STORED DATA section start

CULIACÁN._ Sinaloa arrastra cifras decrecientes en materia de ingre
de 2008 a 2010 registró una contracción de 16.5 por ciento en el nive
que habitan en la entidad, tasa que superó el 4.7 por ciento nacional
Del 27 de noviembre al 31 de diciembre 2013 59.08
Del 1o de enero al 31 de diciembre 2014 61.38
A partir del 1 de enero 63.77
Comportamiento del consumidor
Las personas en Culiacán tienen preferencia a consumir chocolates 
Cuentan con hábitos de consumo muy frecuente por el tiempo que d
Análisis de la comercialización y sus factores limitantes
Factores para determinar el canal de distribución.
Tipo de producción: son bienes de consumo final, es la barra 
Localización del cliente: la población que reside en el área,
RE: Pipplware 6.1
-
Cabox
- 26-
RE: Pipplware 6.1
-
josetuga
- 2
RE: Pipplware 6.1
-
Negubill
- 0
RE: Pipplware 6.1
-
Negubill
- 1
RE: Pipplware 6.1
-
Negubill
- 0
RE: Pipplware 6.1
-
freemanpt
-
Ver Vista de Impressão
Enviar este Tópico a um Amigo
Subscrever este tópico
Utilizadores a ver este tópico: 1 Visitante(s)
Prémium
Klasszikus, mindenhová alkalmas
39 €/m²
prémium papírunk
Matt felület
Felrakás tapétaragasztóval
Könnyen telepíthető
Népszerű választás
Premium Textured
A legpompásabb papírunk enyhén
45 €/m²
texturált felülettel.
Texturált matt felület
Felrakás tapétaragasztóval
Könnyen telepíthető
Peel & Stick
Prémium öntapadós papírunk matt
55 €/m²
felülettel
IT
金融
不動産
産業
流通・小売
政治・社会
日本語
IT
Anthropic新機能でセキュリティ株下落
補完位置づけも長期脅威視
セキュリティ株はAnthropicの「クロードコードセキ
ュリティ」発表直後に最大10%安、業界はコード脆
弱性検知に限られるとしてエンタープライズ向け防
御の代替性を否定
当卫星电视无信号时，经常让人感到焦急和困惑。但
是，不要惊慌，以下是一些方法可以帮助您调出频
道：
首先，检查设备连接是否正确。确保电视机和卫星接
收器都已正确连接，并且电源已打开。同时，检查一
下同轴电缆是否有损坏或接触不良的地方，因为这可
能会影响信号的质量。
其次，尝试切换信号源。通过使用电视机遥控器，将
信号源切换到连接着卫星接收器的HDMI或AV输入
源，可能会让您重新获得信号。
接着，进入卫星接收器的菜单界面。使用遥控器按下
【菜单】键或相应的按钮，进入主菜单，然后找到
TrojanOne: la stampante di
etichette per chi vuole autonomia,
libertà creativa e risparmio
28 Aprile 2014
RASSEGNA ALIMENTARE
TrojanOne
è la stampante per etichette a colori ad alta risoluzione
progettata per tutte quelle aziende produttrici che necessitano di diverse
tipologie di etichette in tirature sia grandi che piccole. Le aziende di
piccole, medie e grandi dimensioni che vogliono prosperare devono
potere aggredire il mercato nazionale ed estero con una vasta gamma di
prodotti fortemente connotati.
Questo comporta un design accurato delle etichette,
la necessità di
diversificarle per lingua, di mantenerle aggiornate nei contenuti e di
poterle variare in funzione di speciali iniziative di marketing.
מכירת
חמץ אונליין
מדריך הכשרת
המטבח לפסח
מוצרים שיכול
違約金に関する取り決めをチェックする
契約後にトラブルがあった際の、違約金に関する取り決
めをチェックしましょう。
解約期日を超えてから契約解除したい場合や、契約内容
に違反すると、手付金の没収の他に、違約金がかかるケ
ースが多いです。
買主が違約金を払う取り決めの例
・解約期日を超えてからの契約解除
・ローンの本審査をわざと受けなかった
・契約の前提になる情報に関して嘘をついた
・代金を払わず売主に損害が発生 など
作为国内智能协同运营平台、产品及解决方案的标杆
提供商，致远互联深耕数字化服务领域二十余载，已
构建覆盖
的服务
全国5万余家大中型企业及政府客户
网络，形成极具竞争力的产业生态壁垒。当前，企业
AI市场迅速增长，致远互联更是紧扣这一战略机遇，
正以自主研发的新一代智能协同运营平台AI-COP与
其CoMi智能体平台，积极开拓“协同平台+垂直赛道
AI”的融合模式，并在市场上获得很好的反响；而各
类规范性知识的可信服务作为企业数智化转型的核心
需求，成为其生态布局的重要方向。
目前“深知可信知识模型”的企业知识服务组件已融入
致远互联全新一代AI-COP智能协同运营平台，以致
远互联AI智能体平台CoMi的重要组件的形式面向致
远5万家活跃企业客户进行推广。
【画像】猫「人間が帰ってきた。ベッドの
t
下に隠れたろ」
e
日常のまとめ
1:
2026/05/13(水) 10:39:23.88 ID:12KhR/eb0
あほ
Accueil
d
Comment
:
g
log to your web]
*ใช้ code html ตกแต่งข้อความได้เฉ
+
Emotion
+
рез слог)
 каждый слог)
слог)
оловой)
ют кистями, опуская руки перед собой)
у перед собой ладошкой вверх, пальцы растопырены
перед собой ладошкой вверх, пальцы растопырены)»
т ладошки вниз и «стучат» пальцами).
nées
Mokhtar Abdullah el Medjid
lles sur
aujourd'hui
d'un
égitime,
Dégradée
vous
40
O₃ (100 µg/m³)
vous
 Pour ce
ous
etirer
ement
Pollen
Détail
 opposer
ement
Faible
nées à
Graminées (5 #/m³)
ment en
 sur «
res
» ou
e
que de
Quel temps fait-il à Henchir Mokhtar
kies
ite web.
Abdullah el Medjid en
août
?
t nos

STORED DATA section end

● EXERCISE DESCRIPTION:
Reproduce, word for word, all of the entries above.

● SOLUTION TO THIS PROBLEM:
CULIACÁN._ Sinaloa arrastra cifras decrecientes en materia de ingre
de 2008 a 2010 registró una contracción de 16.5 por ciento en el nive
que habitan en la entidad, tasa que superó el 4.7 por ciento nacional
Del 27 de noviembre al 31 de diciembre 2013 59.08
Del 1o de enero al 31 de diciembre 2014 61.38
A partir del 1 de enero 63.77
Comportamiento del consumidor
Las personas en Culiacán tienen preferencia a consumir chocolates 
Cuentan con hábitos de consumo muy frecuente por el tiempo que d
Análisis de la comercialización y sus factores limitantes
Factores para determinar el canal de distribución.
Tipo de producción: son bienes de consumo final, es la barra 
Localización del cliente: la población que reside en el área,
RE: Pipplware 6.1
-
Cabox
- 26-
RE: Pipplware 6.1
-
josetuga
- 2
RE: Pipplware 6.1
-
Negubill
- 0
RE: Pipplware 6.1
-
Negubill
- 1
RE: Pipplware 6.1
-
Negubill
- 0
RE: Pipplware 6.1
-
freemanpt
-
Ver Vista de Impressão
Enviar este Tópico a um Amigo
Subscrever este tópico
Utilizadores a ver este tópico: 1 Visitante(s)
Prémium
Klasszikus, mindenhová alkalmas
39 €/m²
prémium papírunk
Matt felület
Felrakás tapétaragasztóval
Könnyen telepíthető
Népszerű választás
Premium Textured
A legpompásabb papírunk enyhén
45 €/m²
texturált felülettel.
Texturált matt felület
Felrakás tapétaragasztóval
Könnyen telepíthető
Peel & Stick
Prémium öntapadós papírunk matt
55 €/m²
felülettel
IT
金融
不動産
産業
流通・小売
政治・社会
日本語
IT
Anthropic新機能でセキュリティ株下落
補完位置づけも長期脅威視
セキュリティ株はAnthropicの「クロードコードセキ
ュリティ」発表直後に最大10%安、業界はコード脆
弱性検知に限られるとしてエンタープライズ向け防
御の代替性を否定
当卫星电视无信号时，经常让人感到焦急和困惑。但
是，不要惊慌，以下是一些方法可以帮助您调出频
道：
首先，检查设备连接是否正确。确保电视机和卫星接
收器都已正确连接，并且电源已打开。同时，检查一
下同轴电缆是否有损坏或接触不良的地方，因为这可
能会影响信号的质量。
其次，尝试切换信号源。通过使用电视机遥控器，将
信号源切换到连接着卫星接收器的HDMI或AV输入
源，可能会让您重新获得信号。
接着，进入卫星接收器的菜单界面。使用遥控器按下
【菜单】键或相应的按钮，进入主菜单，然后找到
TrojanOne: la stampante di
etichette per chi vuole autonomia,
libertà creativa e risparmio
28 Aprile 2014
RASSEGNA ALIMENTARE
TrojanOne
è la stampante per etichette a colori ad alta risoluzione
progettata per tutte quelle aziende produttrici che necessitano di diverse
tipologie di etichette in tirature sia grandi che piccole. Le aziende di
piccole, medie e grandi dimensioni che vogliono prosperare devono
potere aggredire il mercato nazionale ed estero con una vasta gamma di
prodotti fortemente connotati.
Questo comporta un design accurato delle etichette,
la necessità di
diversificarle per lingua, di mantenerle aggiornate nei contenuti e di
poterle variare in funzione di speciali iniziative di marketing.
מכירת
חמץ אונליין
מדריך הכשרת
המטבח לפסח
מוצרים שיכול
違約金に関する取り決めをチェックする
契約後にトラブルがあった際の、違約金に関する取り決
めをチェックしましょう。
解約期日を超えてから契約解除したい場合や、契約内容
に違反すると、手付金の没収の他に、違約金がかかるケ
ースが多いです。
買主が違約金を払う取り決めの例
・解約期日を超えてからの契約解除
・ローンの本審査をわざと受けなかった
・契約の前提になる情報に関して嘘をついた
・代金を払わず売主に損害が発生 など
作为国内智能协同运营平台、产品及解决方案的标杆
提供商，致远互联深耕数字化服务领域二十余载，已
构建覆盖
的服务
全国5万余家大中型企业及政府客户
网络，形成极具竞争力的产业生态壁垒。当前，企业
AI市场迅速增长，致远互联更是紧扣这一战略机遇，
正以自主研发的新一代智能协同运营平台AI-COP与
其CoMi智能体平台，积极开拓“协同平台+垂直赛道
AI”的融合模式，并在市场上获得很好的反响；而各
类规范性知识的可信服务作为企业数智化转型的核心
需求，成为其生态布局的重要方向。
目前“深知可信知识模型”的企业知识服务组件已融入
致远互联全新一代AI-COP智能协同运营平台，以致
远互联AI智能体平台CoMi的重要组件的形式面向致
远5万家活跃企业客户进行推广。
【画像】猫「人間が帰ってきた。ベッドの
t
下に隠れたろ」
e
日常のまとめ
1:
2026/05/13(水) 10:39:23.88 ID:12KhR/eb0
あほ
Accueil
d
Comment
:
g
log to your web]
*ใช้ code html ตกแต่งข้อความได้เฉ
+
Emotion
+
рез слог)
 каждый слог)
слог)
оловой)
ют кистями, опуская руки перед собой)
у перед собой ладошкой вверх, пальцы растопырены
перед собой ладошкой вверх, пальцы растопырены)»
т ладошки вниз и «стучат» пальцами).
nées
Mokhtar Abdullah el Medjid
lles sur
aujourd'hui
d'un
égitime,
Dégradée
vous
40
O₃ (100 µg/m³)
vous
 Pour ce
ous
etirer
ement
Pollen
Détail
 opposer
ement
Faible
nées à
Graminées (5 #/m³)
ment en
 sur «
res
» ou
e
que de
Quel temps fait-il à Henchir Mokhtar
kies
ite web.
Abdullah el Medjid en
août
?
t nos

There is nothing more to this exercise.